記事の抜粋 |
+---+
開幕まで500日を切った東京五輪では、人類が限界を超える姿を目撃するのも楽しみのひとつです。中でも100メートル走やマラソンなど陸上の新記録には、注目が集まります。科学や進化の観点から人間が速く走る方法を専門家に聞きました。

まずはウサイン・ボルト氏が2009年に出した100メートル走9秒58の世界記録は更新できるでしょうか。日本体育大学の阿江通良教授は「ポイントは終盤の減速にある」と話しています。100メートルを走る選手の瞬間速度は60~70メートルでピークに達し、以後はゴールまで減速してしまいます。どんな選手も「筋肉などが100メートルの途中で限界に達するため」(阿江氏)です。体のどの部分が限界に達するかは選手によって異なり、科学的に未解明な点も多いそうです。

ボルト氏の走りも加速は世界最高峰でしたが「減速局面には改善の余地があるかもしれない」(同)とみられます。一流選手の加速と減速のデータを集め、全てが完璧な選手を想定すると、人類は9秒3台まで記録を縮めることができるそうです。

「9秒3も切れる」という論文を16年に発表したのは、神奈川大学の衣笠竜太教授です。ただし記録は二足走行ではなく、四足走行によって生まれると唱えています。人類は数百万年かけて四足から二足歩行に移行しましたが、衣笠氏は「進化の過程で速く走る能力を失ったのではないか」と考えています。

衣笠氏の研究を実践に移しているのが、100メートルの四足走行でギネス記録(15秒71)を持ついとうけんいち氏です。「チーターなど速い動物はみな四足」という信念から十数年の訓練を重ねてきました。いとう氏によると記録更新への最大のポイントは「背筋です」。チーターのように背筋がしなれば、強い推進力が得られるそうです。

ちなみにいとう氏も「長距離は二足走行が優位」と認めています。最近の研究では、人類が長距離を走って食物を得る能力を、進化の過程で獲得してきたことが明らかになっています。

マラソンの世界記録2時間1分39秒の更新は可能でしょうか。日体大の杉田正明教授は「カギはグリコーゲン」と話しています。マラソンは脂肪など体内の様々な物質を燃やして走破しますが、最も燃費のいいエネルギー源は糖分の一種であるグリコーゲンです。
+---+
保存データ |
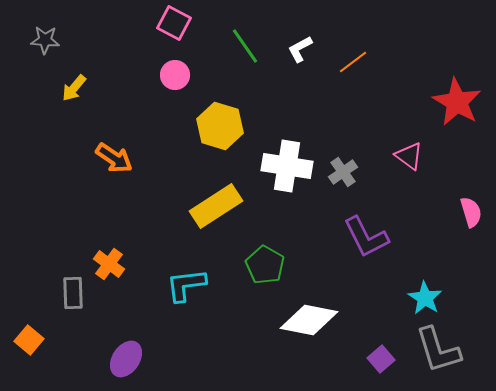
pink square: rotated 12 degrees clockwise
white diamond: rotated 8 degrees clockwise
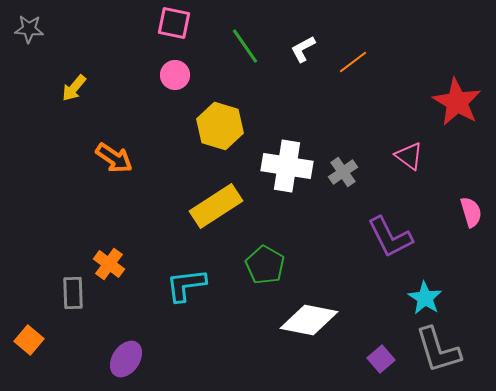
pink square: rotated 16 degrees counterclockwise
gray star: moved 16 px left, 11 px up
white L-shape: moved 3 px right
purple L-shape: moved 24 px right
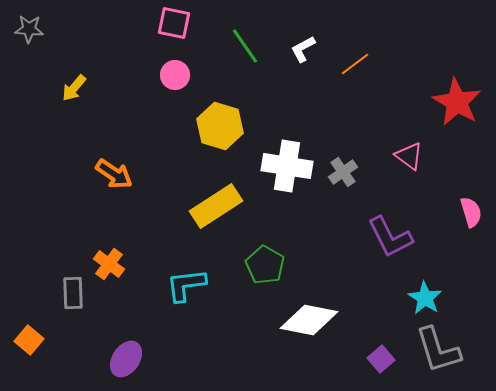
orange line: moved 2 px right, 2 px down
orange arrow: moved 16 px down
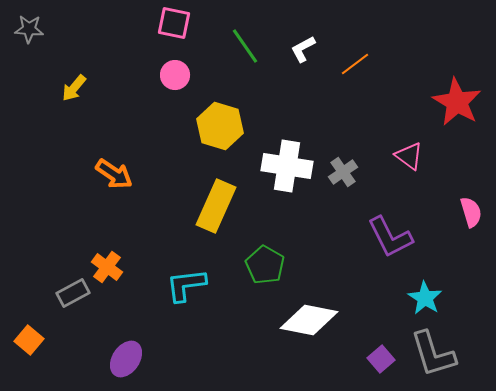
yellow rectangle: rotated 33 degrees counterclockwise
orange cross: moved 2 px left, 3 px down
gray rectangle: rotated 64 degrees clockwise
gray L-shape: moved 5 px left, 4 px down
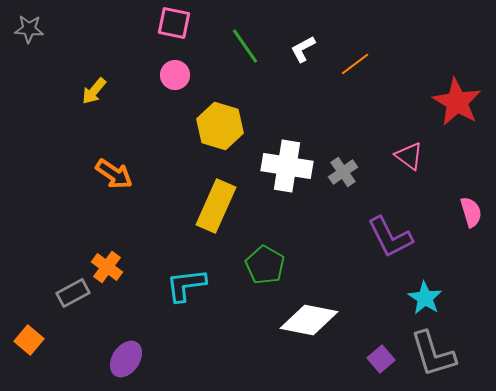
+---+
課題 |
速く走る方法についての記事の、「衣笠氏の研究を実践に移してい」から始まり「一種であるグリコーゲンです。」で終わる部分を、「チーター」を「ピューマ」に差し替えて書き直してもらえますか。 これらの項目は記事とは別の資料です。

解答 |
衣笠氏の研究を実践に移しているのが、100メートルの四足走行でギネス記録(15秒71)を持ついとうけんいち氏です。「ピューマなど速い動物はみな四足」という信念から十数年の訓練を重ねてきました。いとう氏によると記録更新への最大のポイントは「背筋です」。ピューマのように背筋がしなれば、強い推進力が得られるそうです。

ちなみにいとう氏も「長距離は二足走行が優位」と認めています。最近の研究では、人類が長距離を走って食物を得る能力を、進化の過程で獲得してきたことが明らかになっています。

マラソンの世界記録2時間1分39秒の更新は可能でしょうか。日体大の杉田正明教授は「カギはグリコーゲン」と話しています。マラソンは脂肪など体内の様々な物質を燃やして走破しますが、最も燃費のいいエネルギー源は糖分の一種であるグリコーゲンです。